PASSAGE GIVEN:
========================================================================
The following dialogue is taken from an interview between University of Minnesota student teacher David Gower and Mr. David Rathbun, an English/Language Arts teacher at South High School in the Corcoran neighborhood of Minneapolis, MN, conducted February 1, 2008.
David Gower: Let’s start off with a general bio.
David Rathbun: I grew up in Detroit Lakes, MN – went to high school there, and went to college at Concordia – Morehead. English major, not a teaching degree. Then I went to graduate school and was gonna go on and get a Ph.D. in English, but dropped out. And, then I moved back up – I went school in Washington and Kansas and moved back up here – and I started substitute teaching in ESL. And I really liked it and went ahead and got my teaching license.
DG: How were you able to teach without a license?
DR: I had a temporary license, so I went to Hamline and St. Thomas to get my teaching license. So, I got my license in ESL and English. Then I started teaching ESL until the early-90’s. And when I came over here in ’95, I’ve been teaching English only since then.
DG: What was the demographic of students you were teaching ESL to?
DR: With me, it was the students who were refugees, and they were not immigrant academic types who wanted to improve their English for college in America.
DG: Where were you teaching ESL? Here in the Twin Cities?
DR: In junior high, here. Sanford and Falwell, Roosevelt High School. So, my students were primarily from Southeast Asia, and Africa. And, for them, English was thrust upon them as refugees. They were in survival mode, and they were not the privileged immigrants who wanted to be lawyers and doctors improving their English.
DG: Speaking about diversity, how diverse are classes in this school, and the classes that you teach?
DR: It depends on how you define that.
DG: Because I know there is the All Nations program for Native American studies.
DR: There’s ethnic diversity, and class and gender, if you’re talking about diversity. There have been traditionally more girls here than guys. At least it seems to be that way. My college classes have traditionally been more female than male. They’ve been the ones who’ve been taking those courses predominantly – those classes have been predominantly white, and middle- to upper-class. The Humanities classes have been more mixed, with Asian American, African American, Native American, and class diversity is more there, too.
========================================================================
INFORMATION SUPPLIED:
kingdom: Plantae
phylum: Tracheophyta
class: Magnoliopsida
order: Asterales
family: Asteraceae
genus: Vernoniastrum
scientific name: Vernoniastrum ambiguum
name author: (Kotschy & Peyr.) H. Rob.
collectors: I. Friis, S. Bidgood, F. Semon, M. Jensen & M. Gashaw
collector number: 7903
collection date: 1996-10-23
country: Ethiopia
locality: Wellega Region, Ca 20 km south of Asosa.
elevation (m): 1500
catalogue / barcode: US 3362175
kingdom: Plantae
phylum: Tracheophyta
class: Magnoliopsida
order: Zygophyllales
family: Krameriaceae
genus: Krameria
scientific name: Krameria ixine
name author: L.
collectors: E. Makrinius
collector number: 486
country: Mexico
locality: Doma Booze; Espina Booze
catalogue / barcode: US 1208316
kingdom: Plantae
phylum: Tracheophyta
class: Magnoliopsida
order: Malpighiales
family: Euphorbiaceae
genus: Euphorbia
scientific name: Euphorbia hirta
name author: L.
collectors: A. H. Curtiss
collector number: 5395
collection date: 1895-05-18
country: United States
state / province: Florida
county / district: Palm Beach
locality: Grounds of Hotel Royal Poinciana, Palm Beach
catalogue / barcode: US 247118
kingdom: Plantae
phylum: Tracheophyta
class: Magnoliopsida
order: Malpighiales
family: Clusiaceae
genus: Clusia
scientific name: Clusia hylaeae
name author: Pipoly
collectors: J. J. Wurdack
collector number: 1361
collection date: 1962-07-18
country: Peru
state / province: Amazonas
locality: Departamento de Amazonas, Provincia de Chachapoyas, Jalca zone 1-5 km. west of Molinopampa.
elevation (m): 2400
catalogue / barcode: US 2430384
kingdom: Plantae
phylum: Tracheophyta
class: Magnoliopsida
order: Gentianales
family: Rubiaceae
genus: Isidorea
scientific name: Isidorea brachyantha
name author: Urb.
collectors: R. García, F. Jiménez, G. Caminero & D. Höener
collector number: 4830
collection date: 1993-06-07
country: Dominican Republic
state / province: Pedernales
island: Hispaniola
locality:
========================================================================
SET TASKS:
1 > Please copy the part of the interview above, starting at "DG: What was" and ending at "you define that.".
2 > Answer these from the interview:
(a) In which town did Rathbun grow up?
(b) At which two schools did he earn his teaching license?
(c) Where were his ESL students primarily from?

EXPECTED RESPONSES:
1 >
DG: What was the demographic of students you were teaching ESL to?
DR: With me, it was the students who were refugees, and they were not immigrant academic types who wanted to improve their English for college in America.
DG: Where were you teaching ESL? Here in the Twin Cities?
DR: In junior high, here. Sanford and Falwell, Roosevelt High School. So, my students were primarily from Southeast Asia, and Africa. And, for them, English was thrust upon them as refugees. They were in survival mode, and they were not the privileged immigrants who wanted to be lawyers and doctors improving their English.
DG: Speaking about diversity, how diverse are classes in this school, and the classes that you teach?
DR: It depends on how you define that.

2 >
(a) Detroit Lakes, MN
(b) Hamline and St. Thomas
(c) Southeast Asia and Africa